Cuando salí de la cafetería pude ver a Francois en su ventana ofuscado, con una mirada iracunda, lanzaba palabras sordas e insultos ahogados en su desesperación, su vieja radio ya le había informado que aquel día, el 12 de septiembre, su día de reencuentro con su salvador, sería imposible acercarse a su tumba. Aquella mañana Francois cerró los postigos y se encerró en la oscuridad, pero la rabia no lo dejaría descansar.
La mañana del sábado 12 de septiembre se levantó gris, las nubes habían abandonado el verano y caían con toda su negrura sobre Dormans. Marie, se despertó temprano, y como cada sábado se preparaba para visitar las tumbas de sus familiares. Yo intenté mantenerme ajeno al gentío que abarrotaba el paso de la comitiva  del presidente. La pompa de coches oficiales llegaba desde las afueras cortando el paso y centrando toda la atención de los habitantes y curiosos. Las ventanas de la casa de Francois estaban cerradas.

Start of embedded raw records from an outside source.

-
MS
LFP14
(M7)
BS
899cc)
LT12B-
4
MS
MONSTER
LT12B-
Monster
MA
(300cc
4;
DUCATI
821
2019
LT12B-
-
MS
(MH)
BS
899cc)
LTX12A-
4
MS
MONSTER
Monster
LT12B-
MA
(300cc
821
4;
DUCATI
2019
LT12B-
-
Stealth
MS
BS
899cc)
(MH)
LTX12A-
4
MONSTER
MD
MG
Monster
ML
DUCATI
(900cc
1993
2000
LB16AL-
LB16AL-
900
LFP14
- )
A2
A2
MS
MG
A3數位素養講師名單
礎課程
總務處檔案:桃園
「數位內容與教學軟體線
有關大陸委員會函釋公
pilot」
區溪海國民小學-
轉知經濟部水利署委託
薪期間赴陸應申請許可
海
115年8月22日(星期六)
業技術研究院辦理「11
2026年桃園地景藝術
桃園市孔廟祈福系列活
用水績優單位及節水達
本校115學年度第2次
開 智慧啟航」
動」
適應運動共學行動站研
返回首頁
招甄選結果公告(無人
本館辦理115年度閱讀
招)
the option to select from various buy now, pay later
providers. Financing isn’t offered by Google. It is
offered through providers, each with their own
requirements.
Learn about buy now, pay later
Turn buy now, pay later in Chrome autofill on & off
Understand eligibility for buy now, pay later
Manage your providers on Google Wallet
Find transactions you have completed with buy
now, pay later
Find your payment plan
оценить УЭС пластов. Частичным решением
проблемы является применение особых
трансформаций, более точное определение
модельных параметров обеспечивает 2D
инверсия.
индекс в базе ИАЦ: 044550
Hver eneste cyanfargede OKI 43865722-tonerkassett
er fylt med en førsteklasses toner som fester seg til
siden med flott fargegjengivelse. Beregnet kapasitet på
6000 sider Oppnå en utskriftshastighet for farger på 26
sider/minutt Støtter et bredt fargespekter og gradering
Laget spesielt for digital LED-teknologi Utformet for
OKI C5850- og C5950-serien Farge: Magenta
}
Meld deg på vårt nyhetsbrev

Cuando los políticos y burgueses entraron en el recinto del Memorial de los Soldados, los curiosos abandonaron las calles. Las nubes negras descargaron una lluvia impía y grotesca anunciando los truenos. Nadie quedó para verla. Tal fue mi estupor que aun puedo recordar aquella sensación, cuando vi una figura negra, encorvada, recibiendo estoicamente la lluvia, delante del gran portal del Memorial, parado como una estatua. Entonces lo reconocí. Era Francois, el viejo que ya casi no podía sostenerse en pie, estaba allí. No sé si esperaba algo o no, pero allí estaba erguido como un soldado esperando la orden de disparar. Pero solamente iba armado con su bastón. Con lo que me pude acercar, pude ver como sus lágrimas se confundían con las gotas de lluvia en el rostro. Hubiera querido acercarme y hablarle, intentar convencerle de lo absurdo de aquello, pero sabía que para él toda aquella causalidad, sus recuerdos y sentimientos momificados, daban sentido a su finiquita existencia. No fui yo entonces, pero fue Marie que volvía del cementerio, cuando vio Francois allí parado, personificado en el sufrimiento. Fue aquel momento cuando Marie lo miró a los ojos, y vio aquel niño enfrascado en la tristeza. Aquel niño que solo había conocido una estación. Marie entonces lo agarró de la mano, y Francois salió por un segundo de su tristeza.
Hoy estoy aquí otra vez, por otra de aquellas casualidades de la vida, como aquellas que terriblemente arrastraron tantos años a Francois o a Marie. Pero mi paso será breve. Vi desde el tren el cartel de la estación de Dormans y no pude evitar hacer otra visita. Lo único que volví a saber de ellos es que se hicieron amigos, y sobrevivieron dos años más juntos, sin separarse jamás. Y hoy estoy en el cementerio de Dormans, delante de sus tumbas que quedaron unidas, tras muchas causas y casualidades, los unió el destino. No sé cuál será mío, pero lo que es seguro, es que no voy a esperarlo detrás de una ventana.